Edge Petroleum is undergoing a self-evaluation in an attempt to beef-up its strategic planning.
John W. Elias, Edge's Chairman, President and CEO, said, "Working with Merrill Lynch, our financial advisor, we are continuing to conduct a thorough review and assessment of Edge's strengths and weaknesses, our competitive position and our asset base. After careful analysis, management and our Board of Directors believe that the best route to maximize shareholder value at this time is to focus on an assessment of a potential merger or sale of Edge. We are moving quickly to implement a process to explore this strategic alternative. We have not made a determination that the Company should be merged or sold and cannot guarantee that we will elect to consummate any such transaction. Consequently, we will continue to operate Edge in a manner designed to capture the most possible value for our shareholders. As a result of the process we are undertaking, we are not in a position to provide guidance about capital spending, production and cash flow at this time and any prior guidance is superseded.
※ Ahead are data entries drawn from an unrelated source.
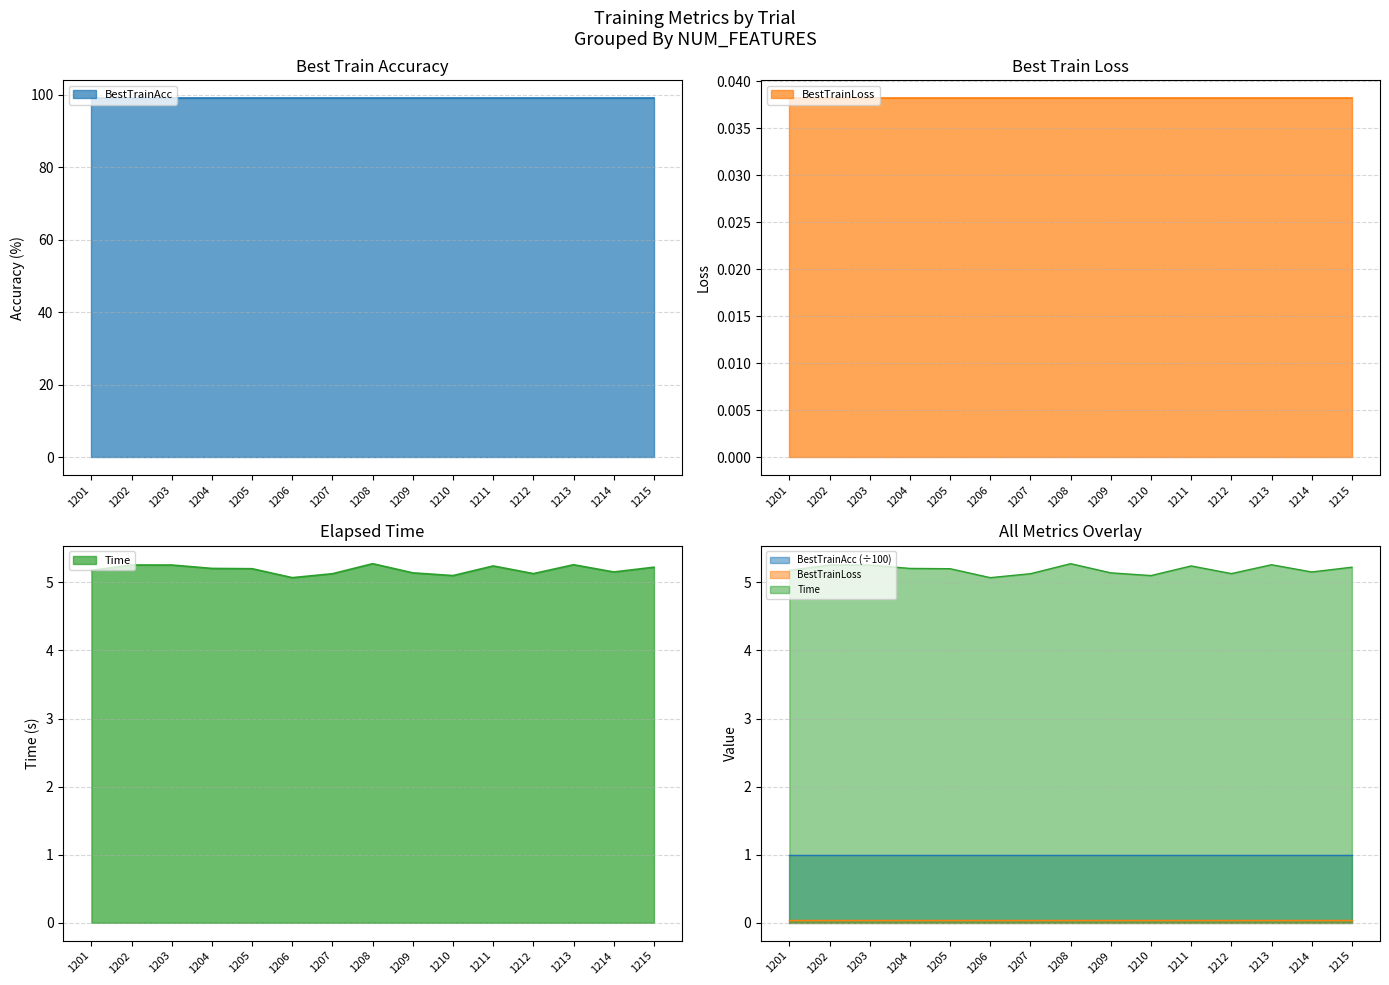

Does the chart display data point markers on the line(s)?

No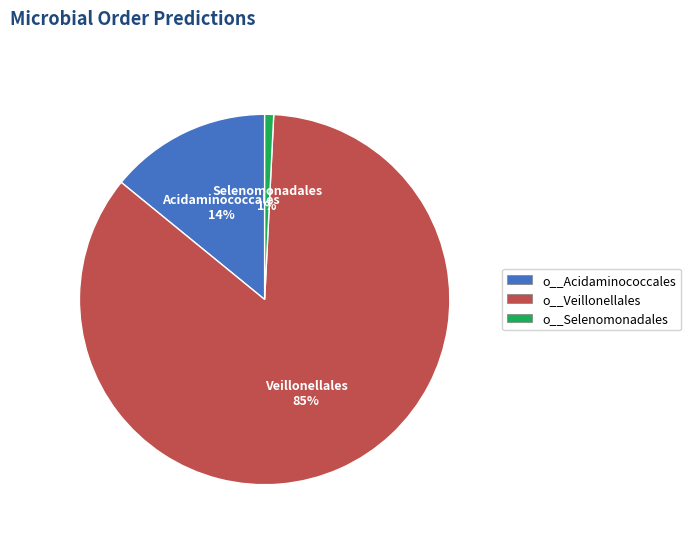

Rank the categories by value from lowest to highest.

o__Selenomonadales, o__Acidaminococcales, o__Veillonellales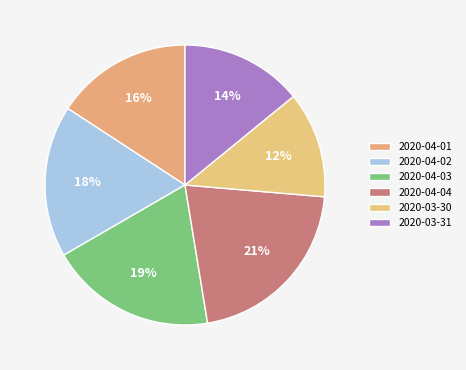

Count the number of slices in the pie.

6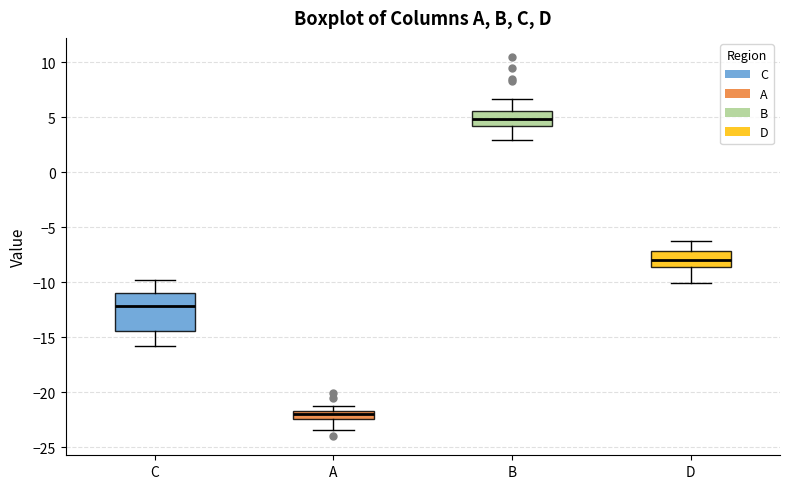

Comparing the boxes themselves (not the whiskers), which one is the tallest?

C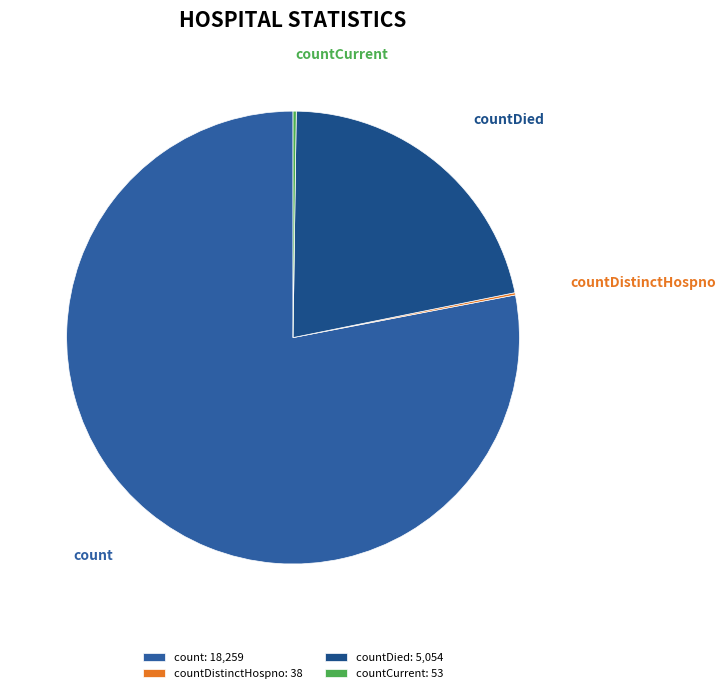

Which category accounts for the majority?

count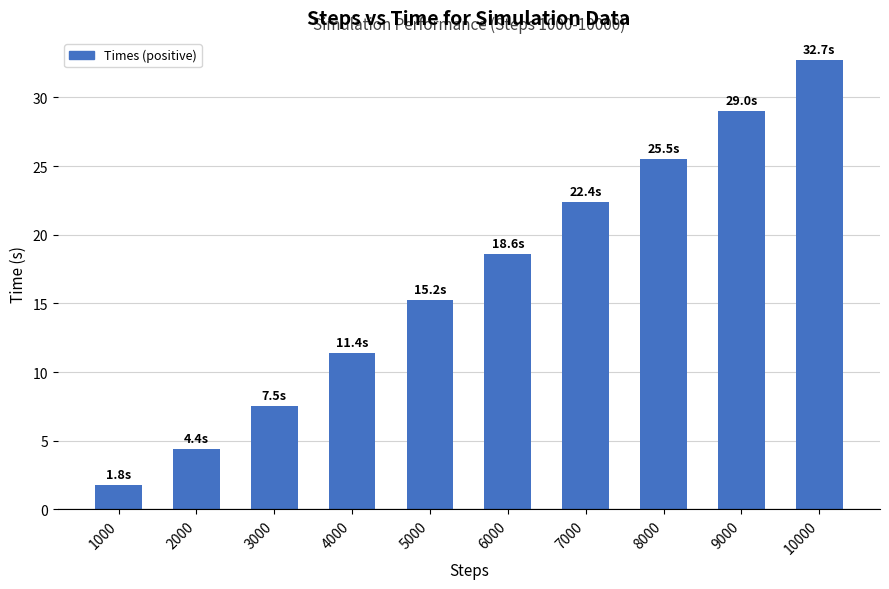

Approximately how many times larger is the value at 2000 compared to 1000?

2.4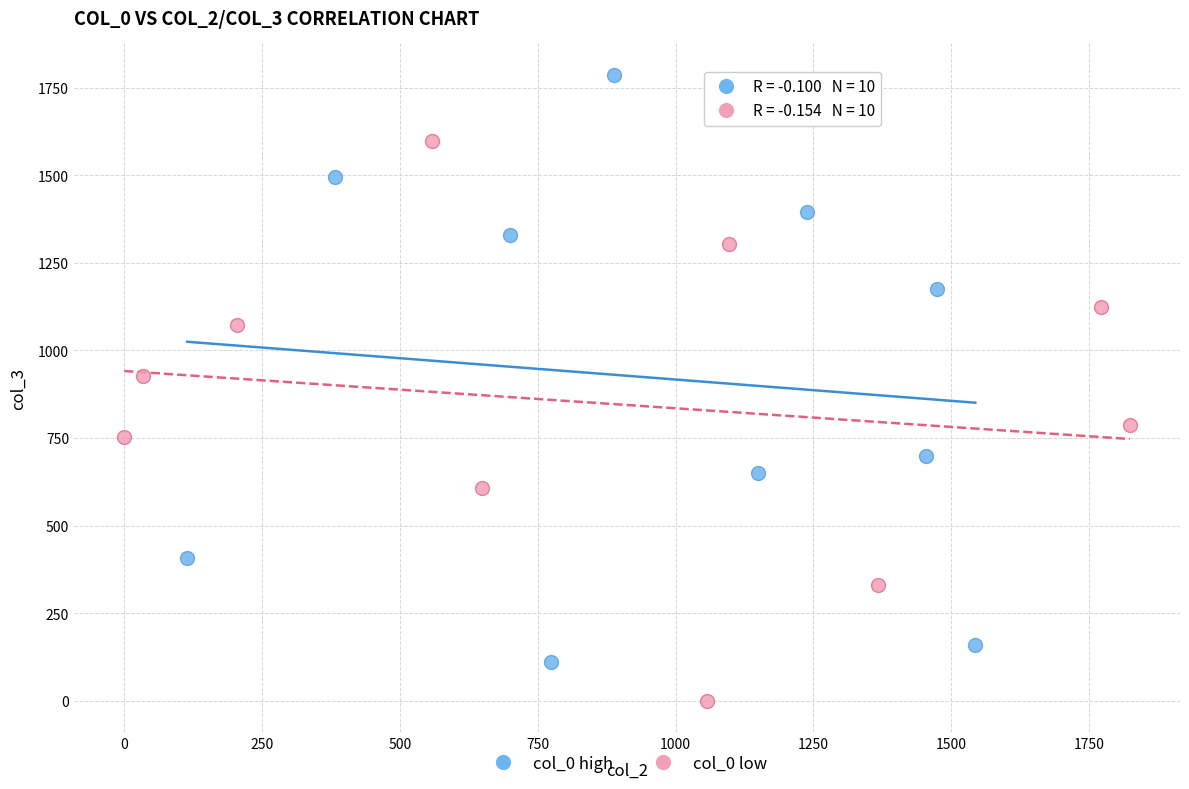

Which series reaches the minimum Y coordinate?

col_0 low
We are, however, in the process of selling a small group of non-core assets which are currently producing between 5 and 6 MMcfe per day and represents about 10 to 12 Bcfe of proved reserves. If successful, that sale should be effective late in the first quarter."
Edge does not expect to make further public comment regarding its strategic assessment process until the Board of Directors has approved a specific transaction or otherwise deems disclosure of significant developments to be appropriate.